___ Texto para revisar

La entrada de hoy tranquilamente podría llamarse “Cómo
estas?”.
Hola, si de verdad te importo, por el amor de quién mas
quieras no me preguntes cómo estoy, estarías abriendo la peor de las
confusiones en mi cabeza.
Cómo estoy? Nonono, no tengo idea, no puedo contestar
bien, mal, ni siquiera estoy normal.
Hoy venía en el colectivo diciendo que estaba bien, sisi
esos pensamientos boludos que tenes para hacer más “entretenido” el viaje en
bondi. Era obvio que ese “estoy bien” no iba a durar mucho, y así fue. A las
dos horas estaba en un estado un poco depresivo se podría decir. Si me
preguntas cómo estoy ahora creo que respondería con puntos suspensivos, sería
lo más razonable. Igual me estoy convenciendo de que estoy bien. Qué se yo. Son
momentos de felicidad, de bienestar. Estados de ánimo, cosas que sólo dependen
de mí. Está bueno por lo menos que reconozca eso en este tiempo, estar bien
solo depende de mí. Creo que ya escribí eso, debería de entenderlo de una buena
vez así no sigo repitiéndome las cosas una y otra vez. Ahora si me preguntas
cómo estoy, puedo responder que estoy viva. (Si en dos minutos me lo volves a
preguntar seguro respondo otra cosa, ahora estoy loca. Chau.)

______

● Qué hacer
1) Responde según el texto:
(a) ¿En qué medio de transporte venía quien escribe cuando se decía que estaba bien?
(b) ¿Cuánto tiempo después se encontraba en un estado un poco depresivo?
(c) ¿Con qué respondería ahora a la pregunta de cómo está, por ser lo más razonable?
2) Enumera todas las expresiones que el texto pone entre comillas.
3) Transcribe del texto el pasaje que comienza con "La entrada de" y continúa hasta "siquiera estoy normal.".

___ Registros de datos

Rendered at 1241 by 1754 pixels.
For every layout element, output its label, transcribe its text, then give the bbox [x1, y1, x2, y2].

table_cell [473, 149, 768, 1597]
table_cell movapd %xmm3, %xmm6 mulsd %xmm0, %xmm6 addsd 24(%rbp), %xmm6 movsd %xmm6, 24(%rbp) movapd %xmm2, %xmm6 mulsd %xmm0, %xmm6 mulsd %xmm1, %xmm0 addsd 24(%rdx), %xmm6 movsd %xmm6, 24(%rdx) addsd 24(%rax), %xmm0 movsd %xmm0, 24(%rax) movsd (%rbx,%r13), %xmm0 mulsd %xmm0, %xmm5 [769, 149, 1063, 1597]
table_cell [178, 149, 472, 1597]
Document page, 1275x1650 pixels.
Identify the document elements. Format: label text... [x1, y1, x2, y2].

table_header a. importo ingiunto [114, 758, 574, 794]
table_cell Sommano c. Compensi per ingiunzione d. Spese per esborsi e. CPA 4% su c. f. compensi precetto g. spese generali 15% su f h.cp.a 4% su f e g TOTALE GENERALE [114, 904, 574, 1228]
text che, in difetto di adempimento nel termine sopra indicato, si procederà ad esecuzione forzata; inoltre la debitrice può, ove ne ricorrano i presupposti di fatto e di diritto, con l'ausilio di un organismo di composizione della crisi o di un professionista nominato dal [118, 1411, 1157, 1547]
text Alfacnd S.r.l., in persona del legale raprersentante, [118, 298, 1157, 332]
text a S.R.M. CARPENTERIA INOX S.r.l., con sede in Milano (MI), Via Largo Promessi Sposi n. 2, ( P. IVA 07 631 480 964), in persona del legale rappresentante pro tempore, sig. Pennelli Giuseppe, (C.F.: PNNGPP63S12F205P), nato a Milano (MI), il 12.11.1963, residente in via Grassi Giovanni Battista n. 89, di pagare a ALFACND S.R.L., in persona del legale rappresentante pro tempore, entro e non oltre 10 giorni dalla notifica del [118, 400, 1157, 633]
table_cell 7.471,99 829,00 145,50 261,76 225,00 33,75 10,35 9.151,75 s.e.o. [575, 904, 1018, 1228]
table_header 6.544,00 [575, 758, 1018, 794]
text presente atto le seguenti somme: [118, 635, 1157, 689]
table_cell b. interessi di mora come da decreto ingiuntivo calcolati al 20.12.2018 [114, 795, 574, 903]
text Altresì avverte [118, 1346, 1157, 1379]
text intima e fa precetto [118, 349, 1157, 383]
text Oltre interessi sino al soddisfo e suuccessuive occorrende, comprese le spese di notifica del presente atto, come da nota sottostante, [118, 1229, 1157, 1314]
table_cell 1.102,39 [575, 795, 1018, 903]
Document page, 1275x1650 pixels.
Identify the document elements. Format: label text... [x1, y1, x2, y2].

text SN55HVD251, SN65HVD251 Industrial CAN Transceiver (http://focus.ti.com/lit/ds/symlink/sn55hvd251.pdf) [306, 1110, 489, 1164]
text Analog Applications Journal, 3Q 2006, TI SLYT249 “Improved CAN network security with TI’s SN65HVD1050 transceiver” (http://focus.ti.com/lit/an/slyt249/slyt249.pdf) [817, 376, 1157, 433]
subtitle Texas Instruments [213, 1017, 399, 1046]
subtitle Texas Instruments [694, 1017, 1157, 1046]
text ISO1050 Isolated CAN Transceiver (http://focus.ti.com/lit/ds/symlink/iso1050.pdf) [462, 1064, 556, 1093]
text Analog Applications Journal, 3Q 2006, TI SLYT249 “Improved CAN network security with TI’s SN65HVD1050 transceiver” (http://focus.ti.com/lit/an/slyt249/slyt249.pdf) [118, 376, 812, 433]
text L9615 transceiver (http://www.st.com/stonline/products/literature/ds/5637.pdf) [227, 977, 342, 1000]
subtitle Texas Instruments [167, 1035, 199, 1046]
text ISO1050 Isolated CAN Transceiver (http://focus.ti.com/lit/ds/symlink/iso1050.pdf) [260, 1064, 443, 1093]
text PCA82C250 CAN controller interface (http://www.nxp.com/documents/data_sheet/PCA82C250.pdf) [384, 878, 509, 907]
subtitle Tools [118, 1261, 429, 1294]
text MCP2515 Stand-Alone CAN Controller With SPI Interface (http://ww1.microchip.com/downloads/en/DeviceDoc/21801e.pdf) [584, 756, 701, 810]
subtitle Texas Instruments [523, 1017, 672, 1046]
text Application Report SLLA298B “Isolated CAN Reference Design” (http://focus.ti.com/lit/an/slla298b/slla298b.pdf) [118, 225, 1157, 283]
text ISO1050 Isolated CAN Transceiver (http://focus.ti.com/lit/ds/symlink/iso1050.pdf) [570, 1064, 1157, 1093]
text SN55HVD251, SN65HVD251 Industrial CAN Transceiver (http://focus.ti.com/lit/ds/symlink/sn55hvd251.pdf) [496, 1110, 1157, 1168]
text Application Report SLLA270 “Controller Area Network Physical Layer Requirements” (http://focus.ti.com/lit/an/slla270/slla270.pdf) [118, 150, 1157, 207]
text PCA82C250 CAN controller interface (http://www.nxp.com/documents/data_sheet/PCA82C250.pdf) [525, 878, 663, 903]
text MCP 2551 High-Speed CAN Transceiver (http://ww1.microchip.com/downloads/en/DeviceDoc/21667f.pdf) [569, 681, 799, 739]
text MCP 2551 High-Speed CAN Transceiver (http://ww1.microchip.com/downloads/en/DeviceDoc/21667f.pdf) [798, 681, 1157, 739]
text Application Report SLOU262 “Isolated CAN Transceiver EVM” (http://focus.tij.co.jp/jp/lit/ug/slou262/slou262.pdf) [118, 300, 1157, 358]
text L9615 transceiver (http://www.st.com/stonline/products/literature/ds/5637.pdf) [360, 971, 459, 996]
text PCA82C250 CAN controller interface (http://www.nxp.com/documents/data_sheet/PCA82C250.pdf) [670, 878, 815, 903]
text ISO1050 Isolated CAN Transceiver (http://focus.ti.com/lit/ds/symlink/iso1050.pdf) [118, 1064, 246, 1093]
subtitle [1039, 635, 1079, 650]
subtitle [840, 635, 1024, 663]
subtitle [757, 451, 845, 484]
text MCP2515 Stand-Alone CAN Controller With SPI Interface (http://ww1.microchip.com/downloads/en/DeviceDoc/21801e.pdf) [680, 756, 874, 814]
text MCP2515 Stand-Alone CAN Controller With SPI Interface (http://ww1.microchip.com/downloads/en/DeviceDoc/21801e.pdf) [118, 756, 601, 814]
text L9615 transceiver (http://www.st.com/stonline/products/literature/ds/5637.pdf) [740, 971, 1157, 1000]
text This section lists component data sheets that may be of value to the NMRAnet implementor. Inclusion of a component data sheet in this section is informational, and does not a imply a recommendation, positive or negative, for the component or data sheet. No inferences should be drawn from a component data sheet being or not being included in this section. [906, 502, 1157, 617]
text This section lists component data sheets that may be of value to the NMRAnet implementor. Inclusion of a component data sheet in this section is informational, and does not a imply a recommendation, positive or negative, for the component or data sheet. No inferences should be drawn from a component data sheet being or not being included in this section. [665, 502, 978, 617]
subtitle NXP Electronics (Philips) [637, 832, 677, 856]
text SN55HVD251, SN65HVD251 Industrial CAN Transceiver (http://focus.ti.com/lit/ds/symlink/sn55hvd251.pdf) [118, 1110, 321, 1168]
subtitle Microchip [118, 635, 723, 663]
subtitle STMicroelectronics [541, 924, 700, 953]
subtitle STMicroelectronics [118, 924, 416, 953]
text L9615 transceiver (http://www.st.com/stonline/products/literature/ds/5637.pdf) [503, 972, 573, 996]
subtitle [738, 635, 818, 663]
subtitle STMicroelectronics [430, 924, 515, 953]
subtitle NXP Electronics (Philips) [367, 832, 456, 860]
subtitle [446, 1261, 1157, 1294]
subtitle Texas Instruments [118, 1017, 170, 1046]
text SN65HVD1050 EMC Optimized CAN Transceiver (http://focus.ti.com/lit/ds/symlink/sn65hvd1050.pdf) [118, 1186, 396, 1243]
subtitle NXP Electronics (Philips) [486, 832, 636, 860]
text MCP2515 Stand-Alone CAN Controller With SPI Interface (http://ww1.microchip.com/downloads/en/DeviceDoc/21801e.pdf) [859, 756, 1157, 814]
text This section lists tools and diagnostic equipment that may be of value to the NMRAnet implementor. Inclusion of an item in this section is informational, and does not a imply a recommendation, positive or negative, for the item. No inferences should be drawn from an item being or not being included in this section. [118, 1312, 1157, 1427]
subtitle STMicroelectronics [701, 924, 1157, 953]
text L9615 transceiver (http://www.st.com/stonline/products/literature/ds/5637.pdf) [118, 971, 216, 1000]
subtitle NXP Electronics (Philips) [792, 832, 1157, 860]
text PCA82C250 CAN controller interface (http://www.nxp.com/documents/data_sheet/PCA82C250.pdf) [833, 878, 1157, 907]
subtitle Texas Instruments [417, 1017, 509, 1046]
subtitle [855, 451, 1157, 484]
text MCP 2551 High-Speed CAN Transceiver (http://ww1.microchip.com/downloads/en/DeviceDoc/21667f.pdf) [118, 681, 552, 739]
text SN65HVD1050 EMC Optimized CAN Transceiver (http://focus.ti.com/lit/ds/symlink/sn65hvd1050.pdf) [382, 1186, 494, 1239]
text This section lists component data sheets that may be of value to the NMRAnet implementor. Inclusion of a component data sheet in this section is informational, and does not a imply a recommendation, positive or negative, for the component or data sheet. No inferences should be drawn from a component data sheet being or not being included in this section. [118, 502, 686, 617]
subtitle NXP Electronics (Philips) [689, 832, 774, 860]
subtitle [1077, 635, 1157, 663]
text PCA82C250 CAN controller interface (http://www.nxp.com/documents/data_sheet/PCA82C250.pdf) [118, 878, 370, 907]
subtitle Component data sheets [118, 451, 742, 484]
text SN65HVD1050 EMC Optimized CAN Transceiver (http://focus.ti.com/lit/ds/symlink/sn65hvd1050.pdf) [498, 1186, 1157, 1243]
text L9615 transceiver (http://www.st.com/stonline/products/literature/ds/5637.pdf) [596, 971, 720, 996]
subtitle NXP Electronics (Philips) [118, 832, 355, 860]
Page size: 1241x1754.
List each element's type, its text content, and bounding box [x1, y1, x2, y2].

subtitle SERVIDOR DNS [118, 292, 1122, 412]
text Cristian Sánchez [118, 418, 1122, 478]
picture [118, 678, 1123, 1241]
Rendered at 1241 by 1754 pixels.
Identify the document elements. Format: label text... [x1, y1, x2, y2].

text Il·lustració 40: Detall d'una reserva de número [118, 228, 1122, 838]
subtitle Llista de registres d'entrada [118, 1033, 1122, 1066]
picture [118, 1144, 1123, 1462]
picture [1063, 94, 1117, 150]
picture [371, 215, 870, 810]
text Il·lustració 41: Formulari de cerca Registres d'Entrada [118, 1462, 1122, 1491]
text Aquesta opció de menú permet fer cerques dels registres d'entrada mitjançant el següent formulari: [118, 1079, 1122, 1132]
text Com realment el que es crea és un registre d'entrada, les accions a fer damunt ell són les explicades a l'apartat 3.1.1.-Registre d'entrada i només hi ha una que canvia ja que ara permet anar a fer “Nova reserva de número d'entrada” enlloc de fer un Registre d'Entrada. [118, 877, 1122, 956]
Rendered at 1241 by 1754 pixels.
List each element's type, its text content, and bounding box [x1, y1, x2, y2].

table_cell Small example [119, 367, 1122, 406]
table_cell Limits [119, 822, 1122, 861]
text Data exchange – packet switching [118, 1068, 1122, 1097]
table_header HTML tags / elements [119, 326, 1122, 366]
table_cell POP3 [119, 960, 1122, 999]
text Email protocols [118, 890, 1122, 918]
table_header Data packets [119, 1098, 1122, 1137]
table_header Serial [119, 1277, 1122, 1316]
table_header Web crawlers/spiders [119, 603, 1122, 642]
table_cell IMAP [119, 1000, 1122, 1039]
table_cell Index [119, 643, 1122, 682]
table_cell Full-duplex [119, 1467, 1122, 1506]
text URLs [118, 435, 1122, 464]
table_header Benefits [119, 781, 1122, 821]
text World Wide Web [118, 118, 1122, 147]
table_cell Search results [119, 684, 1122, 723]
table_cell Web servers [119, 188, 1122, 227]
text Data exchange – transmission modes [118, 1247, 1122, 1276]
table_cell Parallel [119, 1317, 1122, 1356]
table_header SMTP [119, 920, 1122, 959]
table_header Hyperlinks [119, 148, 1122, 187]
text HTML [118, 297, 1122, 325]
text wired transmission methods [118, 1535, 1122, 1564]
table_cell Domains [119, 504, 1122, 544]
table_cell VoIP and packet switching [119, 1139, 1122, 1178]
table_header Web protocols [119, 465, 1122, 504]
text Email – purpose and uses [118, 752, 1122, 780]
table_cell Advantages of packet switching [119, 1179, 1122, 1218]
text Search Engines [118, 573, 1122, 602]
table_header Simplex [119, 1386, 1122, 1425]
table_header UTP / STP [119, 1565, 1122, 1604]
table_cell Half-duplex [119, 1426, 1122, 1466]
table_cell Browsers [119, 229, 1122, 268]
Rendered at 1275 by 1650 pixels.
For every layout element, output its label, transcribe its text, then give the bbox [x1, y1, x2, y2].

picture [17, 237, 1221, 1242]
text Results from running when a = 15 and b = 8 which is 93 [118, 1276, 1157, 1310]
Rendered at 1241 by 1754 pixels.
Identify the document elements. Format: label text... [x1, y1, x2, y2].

______

● Respuestas dadas
1)
(a) En colectivo (bondi).
(b) A las dos horas.
(c) Con puntos suspensivos.

2)
Cómo estas?
entretenido
estoy bien

3)
La entrada de hoy tranquilamente podría llamarse “Cómo
estas?”.
Hola, si de verdad te importo, por el amor de quién mas
quieras no me preguntes cómo estoy, estarías abriendo la peor de las
confusiones en mi cabeza.
Cómo estoy? Nonono, no tengo idea, no puedo contestar
bien, mal, ni siquiera estoy normal.